Who pays for clean up?
Long-time watchers of Alberta’s orphaned well challenges have pointed to a key issue: all too often, the public bears the costs for environmental damage caused by private firms. The province’s regulatory approach requires little to no funds to be set aside for clean-up and permits oil and gas producers to defer remediation indefinitely. This liability gap reduces the incentive that firms have — especially small ones — to prudently manage and remediate their inactive wells. In the worst case, firms that have profited from years of production can simply declare bankruptcy, leaving their un-remediated wells as unfunded liabilities. That’s why observers worry about governments riding to the rescue: it could send a signal to firms that they won’t be held accountable for future remediation liabilities, exacerbating the problem even further.
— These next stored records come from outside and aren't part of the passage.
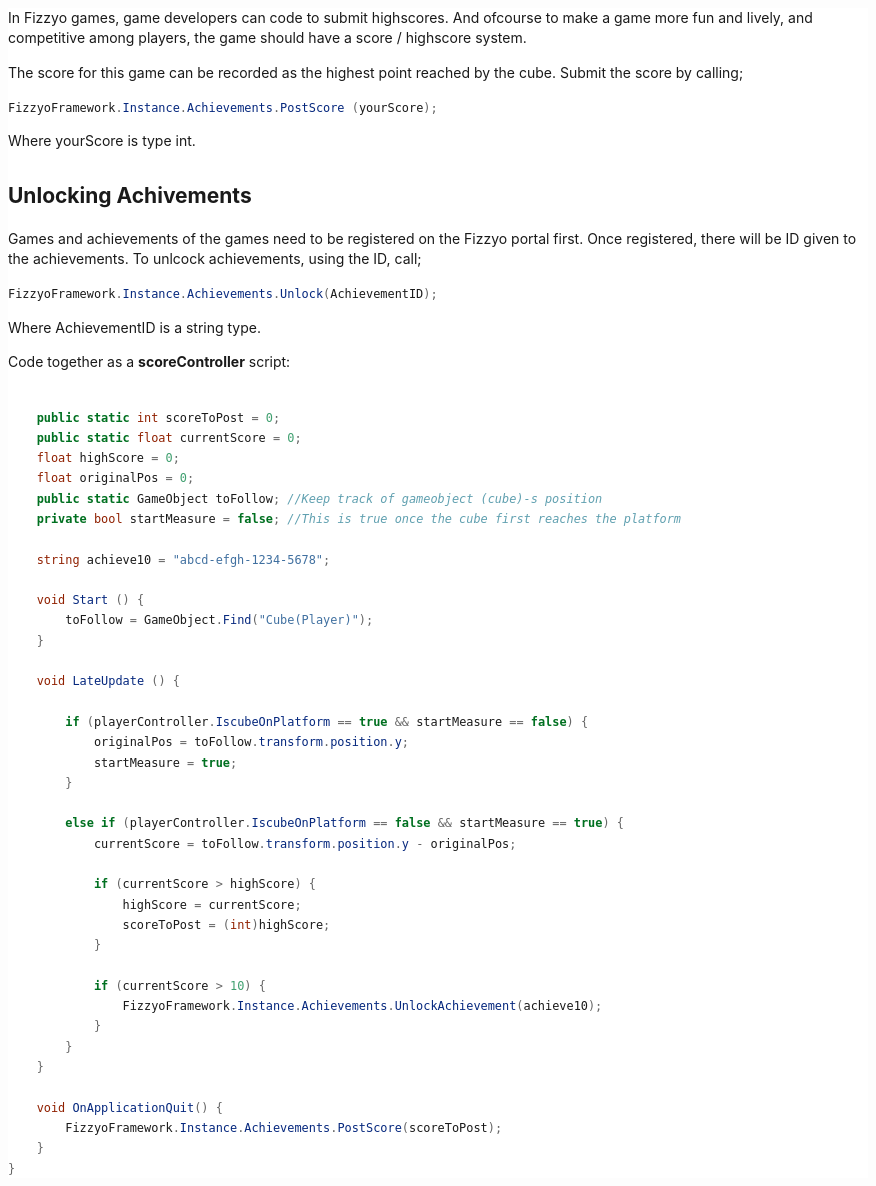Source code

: In Fizzyo games, game developers can code to submit highscores. And ofcourse to make a game more fun and lively, and competitive among players, the game should have a score / highscore system.

The score for this game can be recorded as the highest point reached by the cube.
Submit the score by calling;
```csharp
FizzyoFramework.Instance.Achievements.PostScore (yourScore);
```
Where yourScore is type int.

## Unlocking Achivements

Games and achievements of the games need to be registered on the Fizzyo portal first. Once registered, there will be ID given to the achievements. To unlcock achievements, using the ID, call;

```csharp
FizzyoFramework.Instance.Achievements.Unlock(AchievementID);
```
Where AchievementID is a string type.

Code together as a **scoreController** script:

```csharp

    public static int scoreToPost = 0;
    public static float currentScore = 0;
    float highScore = 0;
    float originalPos = 0;
    public static GameObject toFollow; //Keep track of gameobject (cube)-s position
    private bool startMeasure = false; //This is true once the cube first reaches the platform

    string achieve10 = "abcd-efgh-1234-5678";

	void Start () {
        toFollow = GameObject.Find("Cube(Player)");
	}
	
	void LateUpdate () {
       
        if (playerController.IscubeOnPlatform == true && startMeasure == false) {
            originalPos = toFollow.transform.position.y;
            startMeasure = true;
        }

        else if (playerController.IscubeOnPlatform == false && startMeasure == true) {
            currentScore = toFollow.transform.position.y - originalPos;

            if (currentScore > highScore) {
                highScore = currentScore;
                scoreToPost = (int)highScore;
            }

            if (currentScore > 10) {
                FizzyoFramework.Instance.Achievements.UnlockAchievement(achieve10);
            }
        }
	}

    void OnApplicationQuit() {
        FizzyoFramework.Instance.Achievements.PostScore(scoreToPost);
    }
}
```
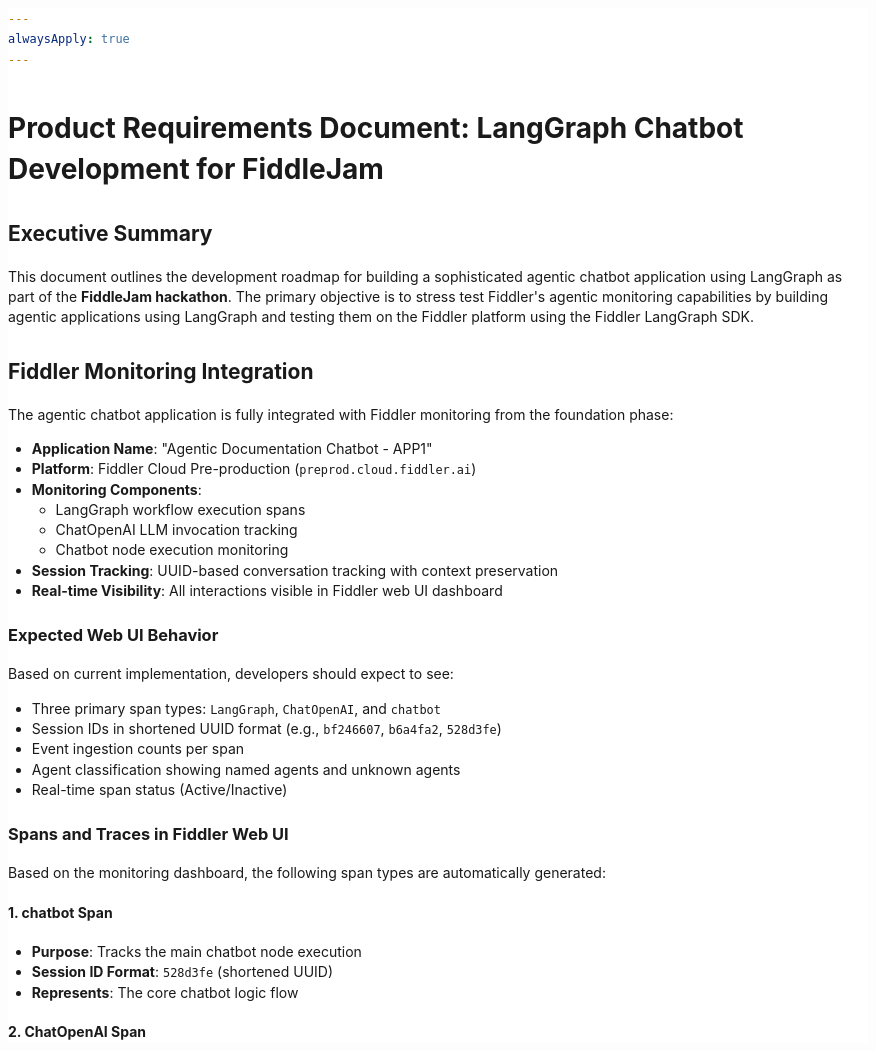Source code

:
 ```yaml
---
alwaysApply: true
---
```


# Product Requirements Document: LangGraph Chatbot Development for FiddleJam

## Executive Summary

This document outlines the development roadmap for building a sophisticated agentic chatbot application using LangGraph as part of the **FiddleJam hackathon**. The primary objective is to stress test Fiddler's agentic monitoring capabilities by building agentic applications using LangGraph and testing them on the Fiddler platform using the Fiddler LangGraph SDK.

## Fiddler Monitoring Integration

The agentic chatbot application is fully integrated with Fiddler monitoring from the foundation phase:

- **Application Name**: "Agentic Documentation Chatbot - APP1"
- **Platform**: Fiddler Cloud Pre-production (`preprod.cloud.fiddler.ai`)
- **Monitoring Components**:
  - LangGraph workflow execution spans
  - ChatOpenAI LLM invocation tracking
  - Chatbot node execution monitoring
- **Session Tracking**: UUID-based conversation tracking with context preservation
- **Real-time Visibility**: All interactions visible in Fiddler web UI dashboard

### Expected Web UI Behavior

Based on current implementation, developers should expect to see:

- Three primary span types: `LangGraph`, `ChatOpenAI`, and `chatbot`
- Session IDs in shortened UUID format (e.g., `bf246607`, `b6a4fa2`, `528d3fe`)
- Event ingestion counts per span
- Agent classification showing named agents and unknown agents
- Real-time span status (Active/Inactive)

### Spans and Traces in Fiddler Web UI

Based on the monitoring dashboard, the following span types are automatically generated:

#### 1. **chatbot** Span

- **Purpose**: Tracks the main chatbot node execution
- **Session ID Format**: `528d3fe` (shortened UUID)
- **Represents**: The core chatbot logic flow

#### 2. **ChatOpenAI** Span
Fortunately, the federal aid plan attempts to address this problem. Critically, the support provided is contingent on the provincial government making improvements to its regulatory regime that will reduce the potential for these kinds of unfunded liabilities going forward.
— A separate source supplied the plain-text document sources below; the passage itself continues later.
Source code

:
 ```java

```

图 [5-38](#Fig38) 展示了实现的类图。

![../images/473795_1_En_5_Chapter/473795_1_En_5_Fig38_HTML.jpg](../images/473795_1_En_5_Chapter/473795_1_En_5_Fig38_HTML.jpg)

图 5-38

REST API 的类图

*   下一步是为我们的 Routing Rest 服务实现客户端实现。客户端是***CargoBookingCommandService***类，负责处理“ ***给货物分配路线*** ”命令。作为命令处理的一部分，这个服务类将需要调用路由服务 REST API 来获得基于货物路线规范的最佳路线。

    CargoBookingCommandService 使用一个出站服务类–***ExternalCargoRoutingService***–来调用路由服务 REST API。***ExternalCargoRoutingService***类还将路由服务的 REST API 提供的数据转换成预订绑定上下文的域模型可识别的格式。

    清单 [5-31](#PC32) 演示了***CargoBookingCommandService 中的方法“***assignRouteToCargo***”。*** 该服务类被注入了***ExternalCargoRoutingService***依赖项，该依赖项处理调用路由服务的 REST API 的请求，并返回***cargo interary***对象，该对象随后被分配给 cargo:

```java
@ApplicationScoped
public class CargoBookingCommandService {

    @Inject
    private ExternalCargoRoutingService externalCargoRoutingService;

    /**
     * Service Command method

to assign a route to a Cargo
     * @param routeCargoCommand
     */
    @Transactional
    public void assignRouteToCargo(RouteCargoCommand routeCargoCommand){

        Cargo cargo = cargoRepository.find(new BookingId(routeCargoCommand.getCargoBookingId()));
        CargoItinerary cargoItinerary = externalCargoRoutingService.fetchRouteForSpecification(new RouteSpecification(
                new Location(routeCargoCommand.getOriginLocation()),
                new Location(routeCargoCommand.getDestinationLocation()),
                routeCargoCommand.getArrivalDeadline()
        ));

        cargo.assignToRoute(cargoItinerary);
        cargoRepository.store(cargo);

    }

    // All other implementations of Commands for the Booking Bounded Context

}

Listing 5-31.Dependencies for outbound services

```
Could such a condition provide a template for any further aid or stimulus funding for the oil and gas sector? Maybe. Alberta has not yet indicated what such improvements might entail. Assuming they withstand scrutiny, however, additional federal spending could similarly be made contingent on improved policy on the remediation of oil and gas infrastructure more generally. Oil sands tailings, for example, represent an even bigger environmental liability than orphaned and inactive wells do. To avoid creating a toxic environmental legacy that requires massive public funds, provincial policy and regulations regarding cleanup requirements and financial assurance need to be strengthened.
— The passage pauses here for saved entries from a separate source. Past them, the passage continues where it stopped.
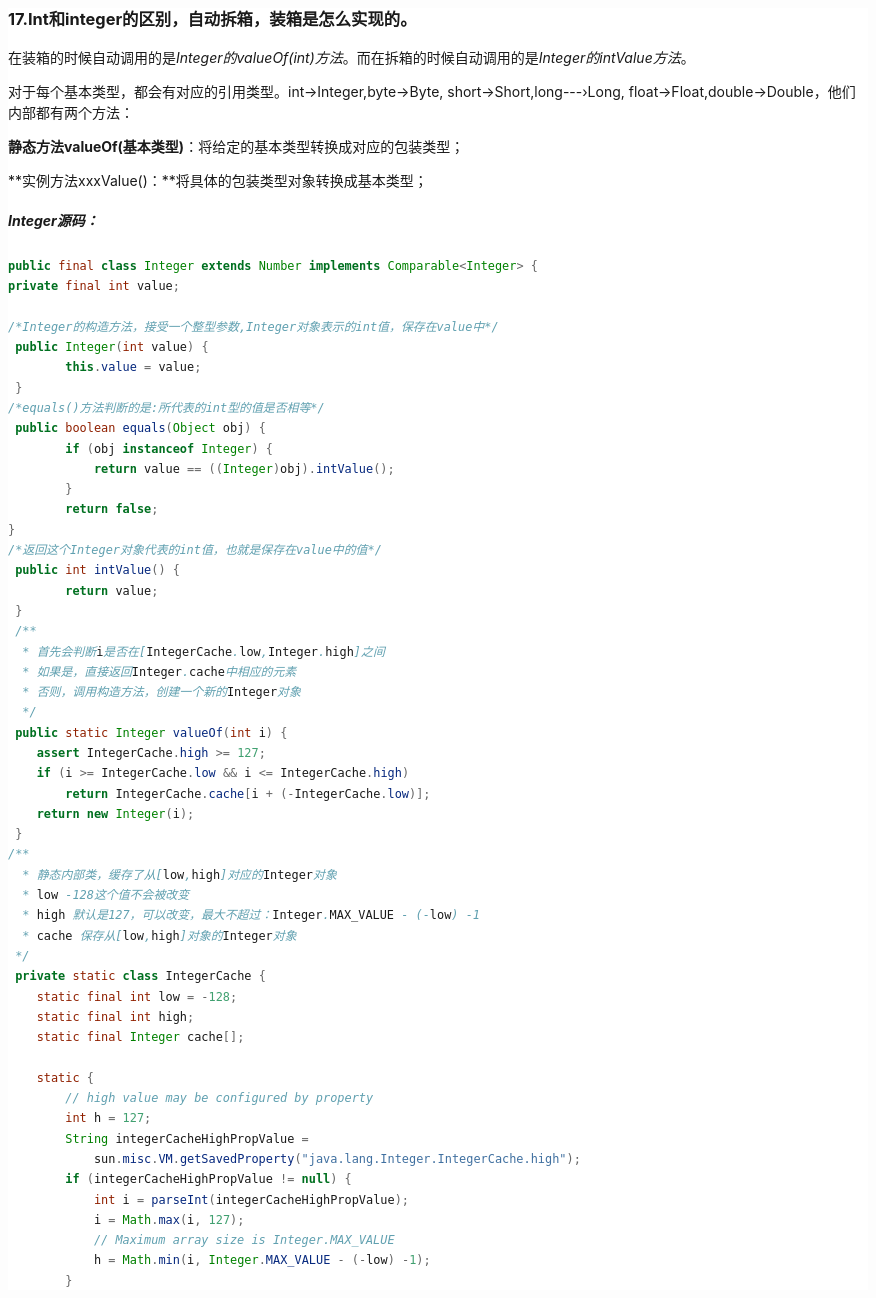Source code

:### 17.Int和integer的区别，自动拆箱，装箱是怎么实现的。

在装箱的时候自动调用的是*Integer的valueOf(int)方法*。而在拆箱的时候自动调用的是*Integer的intValue方法*。

对于每个基本类型，都会有对应的引用类型。int->Integer,byte->Byte, short→Short,long---›Long, float→Float,double→Double，他们内部都有两个方法：

**静态方法valueOf(基本类型)**：将给定的基本类型转换成对应的包装类型；

**实例方法xxxValue()：**将具体的包装类型对象转换成基本类型； 

##### Integer源码：

```java
public final class Integer extends Number implements Comparable<Integer> {
private final int value;

/*Integer的构造方法，接受一个整型参数,Integer对象表示的int值，保存在value中*/
 public Integer(int value) {
        this.value = value;
 }
/*equals()方法判断的是:所代表的int型的值是否相等*/
 public boolean equals(Object obj) {
        if (obj instanceof Integer) {
            return value == ((Integer)obj).intValue();
        }
        return false;
}
/*返回这个Integer对象代表的int值，也就是保存在value中的值*/
 public int intValue() {
        return value;
 }
 /**
  * 首先会判断i是否在[IntegerCache.low,Integer.high]之间
  * 如果是，直接返回Integer.cache中相应的元素
  * 否则，调用构造方法，创建一个新的Integer对象
  */
 public static Integer valueOf(int i) {
    assert IntegerCache.high >= 127;
    if (i >= IntegerCache.low && i <= IntegerCache.high)
        return IntegerCache.cache[i + (-IntegerCache.low)];
    return new Integer(i);
 }
/**
  * 静态内部类，缓存了从[low,high]对应的Integer对象
  * low -128这个值不会被改变
  * high 默认是127，可以改变，最大不超过：Integer.MAX_VALUE - (-low) -1
  * cache 保存从[low,high]对象的Integer对象
 */
 private static class IntegerCache {
    static final int low = -128;
    static final int high;
    static final Integer cache[];

    static {
        // high value may be configured by property
        int h = 127;
        String integerCacheHighPropValue =
            sun.misc.VM.getSavedProperty("java.lang.Integer.IntegerCache.high");
        if (integerCacheHighPropValue != null) {
            int i = parseInt(integerCacheHighPropValue);
            i = Math.max(i, 127);
            // Maximum array size is Integer.MAX_VALUE
            h = Math.min(i, Integer.MAX_VALUE - (-low) -1);
        }
```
What becomes of existing environmental policies?
The same issue of public and private costs and benefits also plays out in one other way. Recently, some have suggested that Canadian environmental regulations and policies be suspended in response to COVID-19. Doing so might help firms in the short-term, but it would come at a high price: the public would have to absorb the associated costs of increased climate change and increased local environmental impacts. Suspended regulations might not come back online for a considerable length of time, if at all. And the interim lack of GHG policy could significantly influence how potential public investment affected emissions in the sector.
Turning private environmental costs into public ones would be an ill-conceived way to provide relief and stimulus (notably, the federal government hasn’t gone this way). But it would be even worse to make it the focus of longer-term recovery support. Not only would it institutionalize the sector passing its costs off onto the public, it would do nothing to prepare the Canadian energy sector for a world where reducing GHG emissions will become a bigger and bigger priority.
The degree to which Canada should go the other way and make support conditional on improved GHG outcomes is an open question. But it’s a question that deserves to be asked.
As Canada shifts from providing immediate relief to enabling recovery, the support that it provides — whether to oil and gas or any other sector — will need to consider broader goals. Canada’s net zero commitment in particular stands out. Creating a future for the oil and gas sector consistent with Canada’s climate goals was going to be a challenge even before these recent events. But Canada does not have the luxury of setting aside its long-term goals. Yes, the best time to fix the roof is when the sun is shining. And yes, rain makes the job harder. But it also doesn’t make it any less necessary.
Tackling multiple objectives at the same time will be challenging. But smart recovery-focused policy can and should provide relief and support Canada’s long-term climate objectives.